Losing Political Innocence? Finding a place for ideology in understanding the development of recent English third sector policy

The third sector is increasingly being recognised and coaxed into allying purposefully with States, primarily with such strategies framed as ‘problem solving’, ‘partnership’ and ‘governance’. However, such ways of thinking may overstate the extent to which a turn to the third sector can or should supersede debates about ideology. They may also underplay clashes in the values and beliefs of third sector policy actors.

The paper seeks to explicate an ideological dimension to third sector policy by analysing the cross cutting or ‘horizontal’ policy process in England in recent years. Drawing upon the ‘morphological’ approach of Michael Freeden and the cultural theory of Mary Douglas, it considers the specification and perpetuation of ideology in this sphere as involving a two-fold dynamic.

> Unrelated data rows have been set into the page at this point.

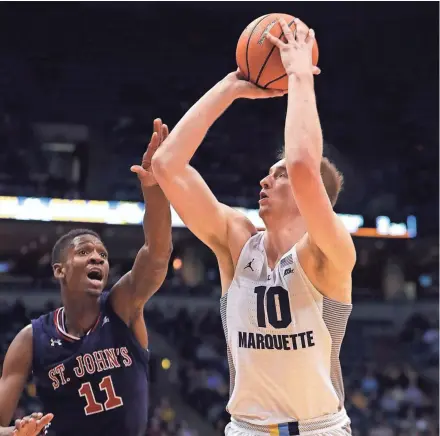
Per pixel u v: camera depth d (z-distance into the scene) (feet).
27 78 55.11
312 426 9.00
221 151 54.44
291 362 8.88
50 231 47.06
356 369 46.62
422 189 55.98
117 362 11.64
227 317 9.26
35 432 10.03
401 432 42.63
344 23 58.75
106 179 53.47
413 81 59.41
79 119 54.70
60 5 56.08
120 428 11.51
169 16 57.41
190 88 57.06
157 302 46.42
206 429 42.68
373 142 57.77
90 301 11.93
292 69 8.84
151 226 11.42
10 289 44.57
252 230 9.73
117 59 56.85
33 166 52.49
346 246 8.63
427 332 48.26
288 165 8.38
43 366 11.63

Firstly a de-contestation process, in which common ground has been found in thinking about the sector’s actual and potential contributions, establishing a politically feasible territory for mainstream policy debates. Secondly, a more conflictual process unfolding within such feasible boundaries, in which contrasting emphases and priorities concerning third sector policy play out. Under New Labour, it is argued that three different models can be characterised: a consumerism approach, emphasising the third sector’s contributions in public service quasi-markets; a civil renewal approach, geared towards the third sector as a player in supporting social order; and finally a democratic revival approach, stressing the third sector as an arena in which emancipatory participation can be nurtured and extended.